La Présentation du Nouvel Acte Uniforme sur les Procédures Simplifiées de Recouvrement et des Voies d'Exécution

Fiche d’arrêt 195/2018

En recouvrement d’une créance, la BSIC-CI a fait pratiquer, le 27 mars 2014, une saisie conservatoire de créances sur les comptes de la société Entreprise de Service des Produits Pétroliers dite ESP ouverts dans les livres de la CBI-CI. Au cours de ladite saisie, la BCI-CI déclarait le compte courant de la ESP débiteur. La créancière saisissante demandait et obtenait un ordonnance le 29 Avril 2014, lui permettant d’accéder au compulsoire des registres du tiers saisi. L’analyse de ce registre relevait l’existence d’un compte de dépôt à terme créditeur.

Estimant les déclarations faites par la CBI-CI inexactes et tardives, la BSIC-CI sollicitait et obtenait le 13 Août 2014 de la juridiction présidentielle du Tribunal de Première Instance d’Abidjan (TPI) une ordonnance de référé constatant les déclarations tardives faites par la CBI-CI et déboutant la BSIC-CI de ses demandes tendant au paiement des causes de la saisie et des dommages-intérêts. Cette dernière interjetait appel devant la Cour d’appel d’Abidjan, laquelle rendait son arrêt le 27 février 2015 condamnant la CBI-CI à payer la somme de 43 millions de FCFA à titre de dommages-intérêts et confirmait le jugement pour le surplus.
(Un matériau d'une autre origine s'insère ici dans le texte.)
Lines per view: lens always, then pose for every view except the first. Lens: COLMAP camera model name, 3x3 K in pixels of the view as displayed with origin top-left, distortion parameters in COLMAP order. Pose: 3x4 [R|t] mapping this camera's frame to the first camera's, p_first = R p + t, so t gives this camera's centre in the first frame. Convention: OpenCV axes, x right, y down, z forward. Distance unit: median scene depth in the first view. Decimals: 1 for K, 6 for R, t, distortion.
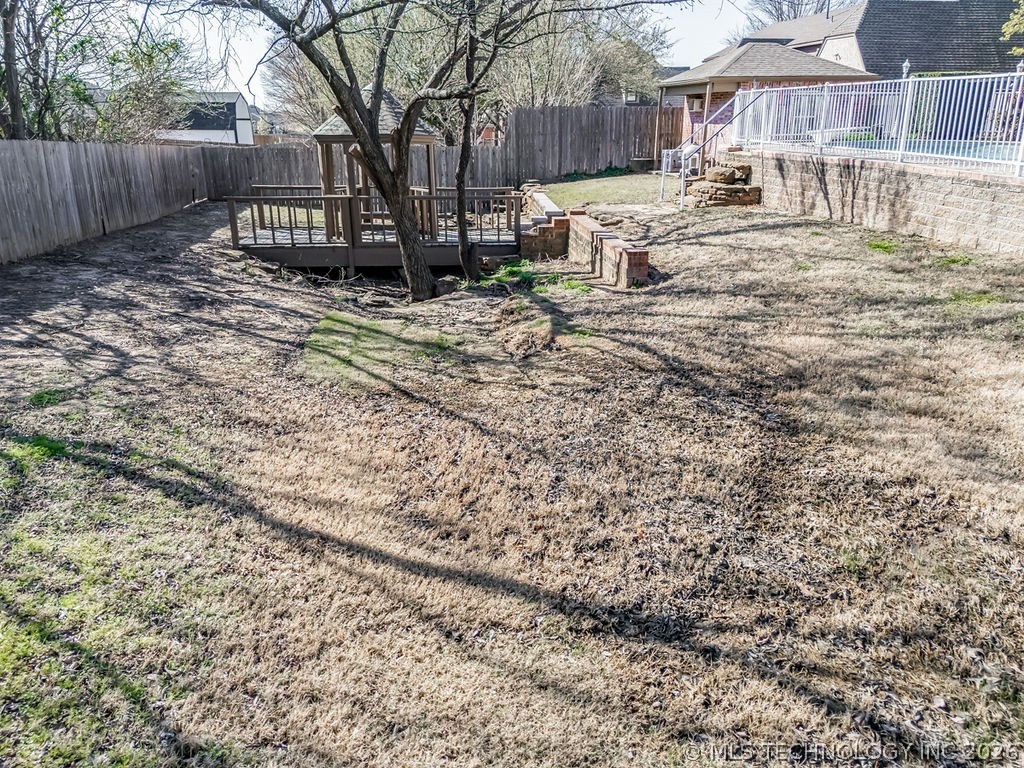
lens RADIAL K [[755.1, 0, 512.8], [0, 755.1, 380.4], [0, 0, 1]] dist [0.084249, -0.091956]
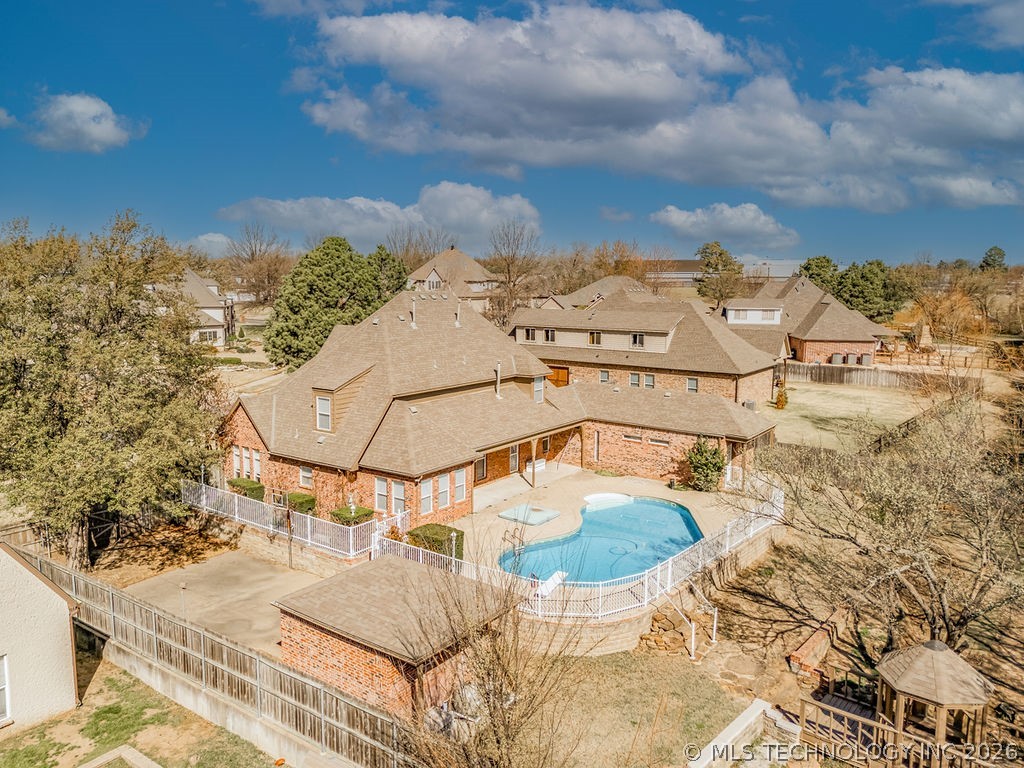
lens RADIAL K [[755.1, 0, 512.8], [0, 755.1, 380.4], [0, 0, 1]] dist [0.084249, -0.091956]
pose [[-0.689041, -0.103006, 0.717365, -0.629494], [0.237104, 0.903333, 0.357451, -1.560412], [-0.684839, 0.416389, -0.598010, 2.302587]]
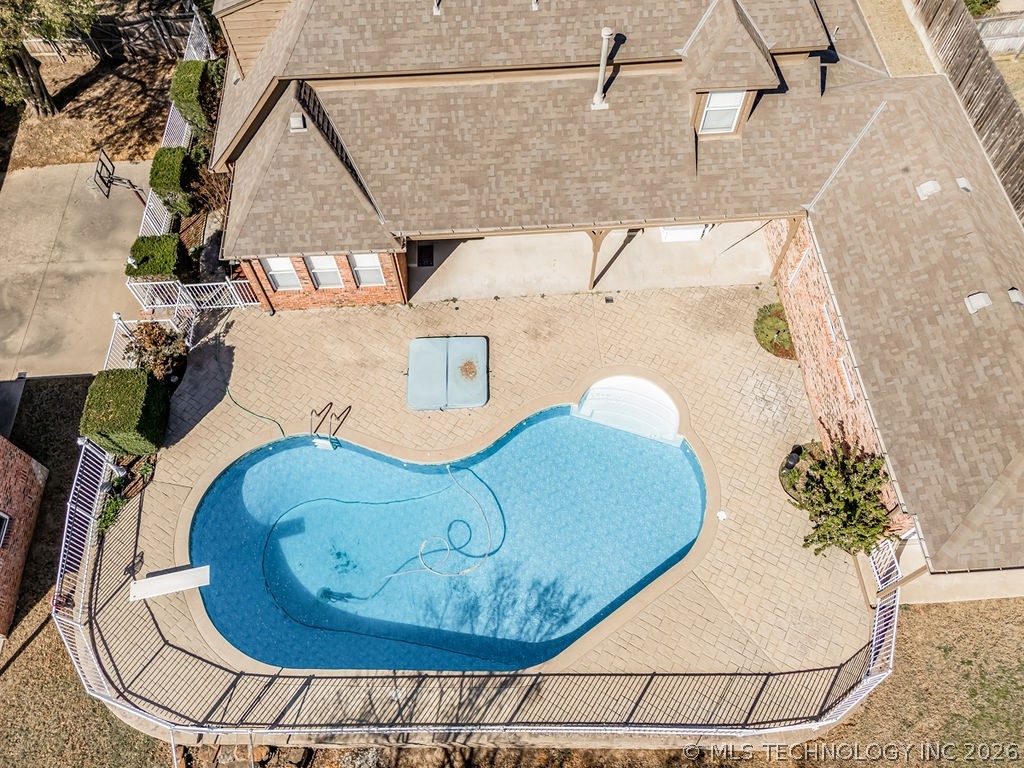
lens RADIAL K [[755.1, 0, 512.8], [0, 755.1, 380.4], [0, 0, 1]] dist [0.084249, -0.091956]
pose [[0.119876, -0.869503, 0.479159, 0.322676], [0.342841, 0.489204, 0.801960, -1.394034], [-0.931714, 0.068140, 0.356745, 0.386598]]
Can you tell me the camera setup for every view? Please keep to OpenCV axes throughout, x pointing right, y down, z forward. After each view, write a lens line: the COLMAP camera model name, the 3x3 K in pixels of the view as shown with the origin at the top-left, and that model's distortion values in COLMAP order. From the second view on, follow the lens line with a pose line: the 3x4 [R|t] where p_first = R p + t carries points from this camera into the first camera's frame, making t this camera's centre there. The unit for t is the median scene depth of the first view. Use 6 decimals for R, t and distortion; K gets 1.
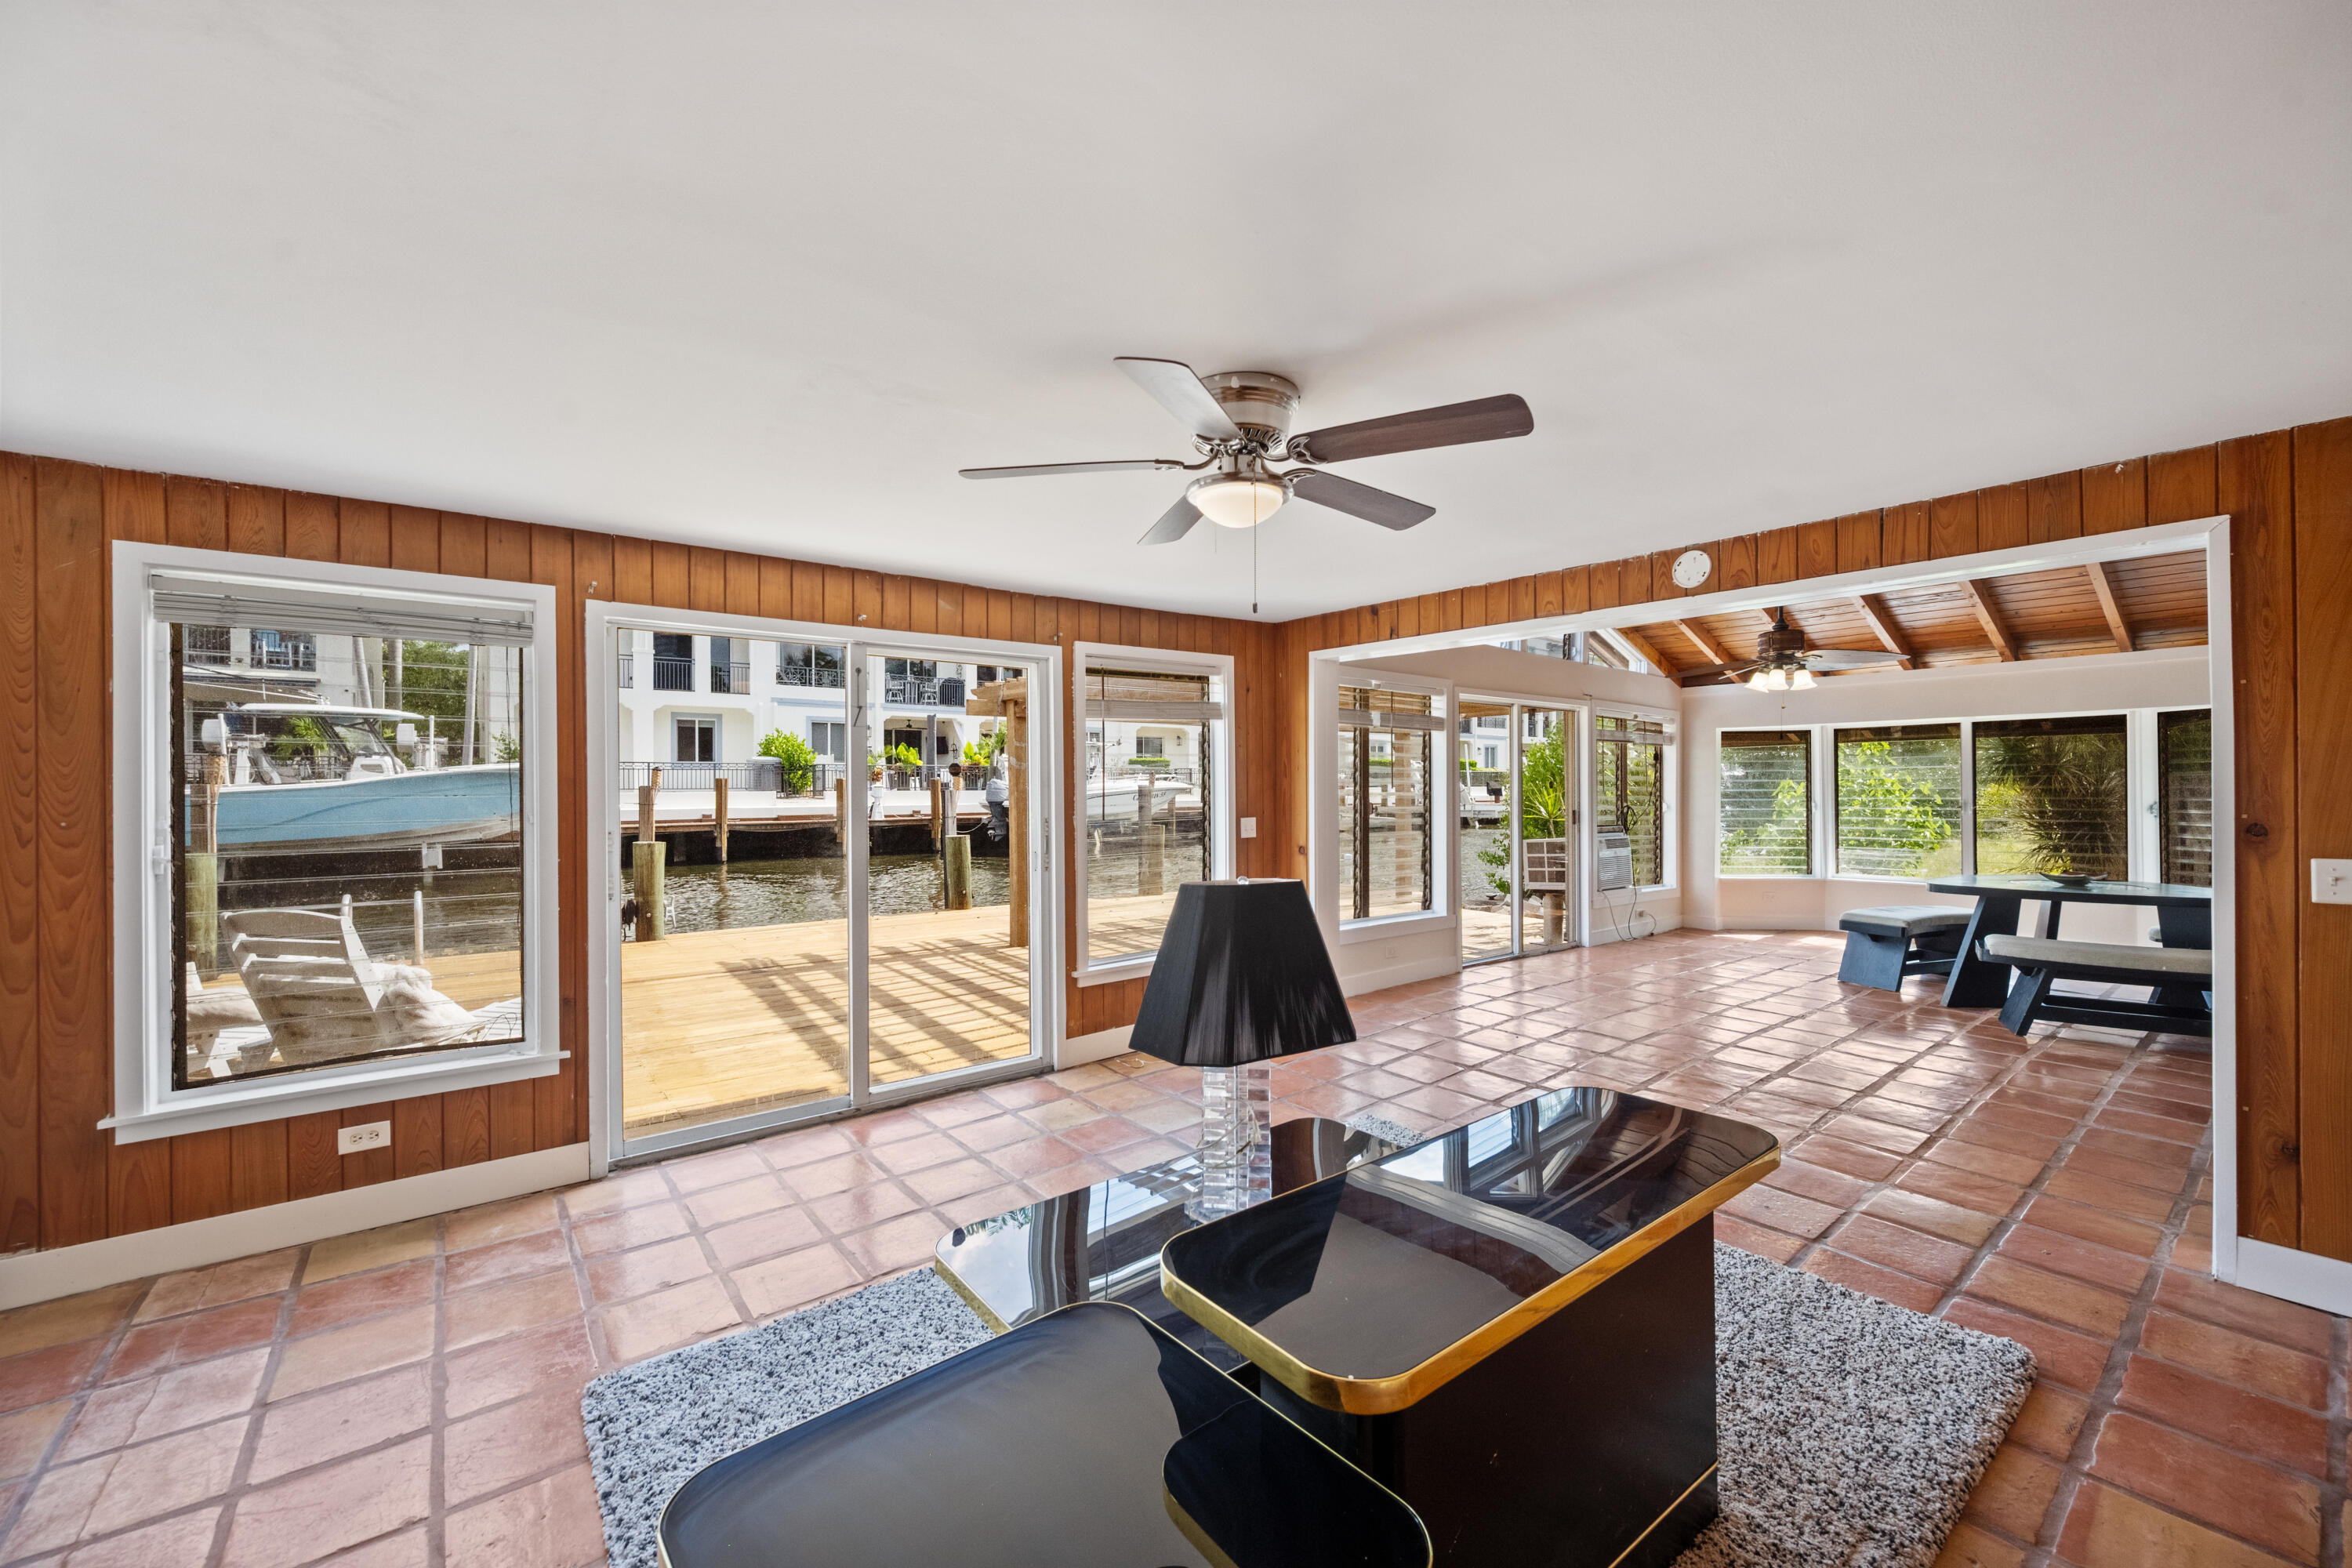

Par pourvoi formé le 19 Novembre 2015, la CBI-CI formait un pourvoi en cassation devant la Cour Commune de Justice et d’Arbitrage (CCJA) en soulevant un moyen unique au soutien de ses prétentions. Elle allègue que la saisie conservatoire de créances n’a pas été convertie en saisie attribution de créances et est devenue caduque. Pour elle, c’est l’acte de conversion prévu au dernier alinéa de l’article 81 de l’Acte uniforme portant organisation des procédures simplifiées de recouvrement et des voies d’exécution (AU-PSRVE) qui fixe le point de départ de la sanction qu’encourt le tiers saisi en cas d’inexactitude de sa déclaration, que celle-ci soit mensongère, inexacte, tardive ou incomplète. La condamnation au paiement de dommages-intérêts n’est pas systématique mais est soumise à la condition qui est nécessairement la conversion de la saisie conservatoire en saisie attribution. Selon la CBI-CI, la Cour d’appel a violé les dispositions de l’article 81 AU-PSRVE. 

La Cour Commune de Justice et d’Arbitrage (CCJA) s’est prononcée sur cette affaire dans son audience publique du 25 Octobre 2018. Elle a conclu que la CBI-CI n’avait jamais contesté le fat d’avoir fait des déclarations et tardives, lesquelles n’ont pas permis à la BSIC-CI de mener la procédure de saisie attribution à son terme. D’autre part, cette condamnation vise à sanctionner l’obligation légale de renseignement à la charge du tiers saisi et obéit aux règles de la responsabilité de droit commun. De fait, elle n’est pas soumise à la condition de conversion de la saisie conservatoire en saisie attribution requise pour la condamnation au paiement des causes de la saisie. Il s’ensuit que la Cour d’appel n’a en rien violé l’article 81 AU-PSRVE et que le pourvoi est rejeté.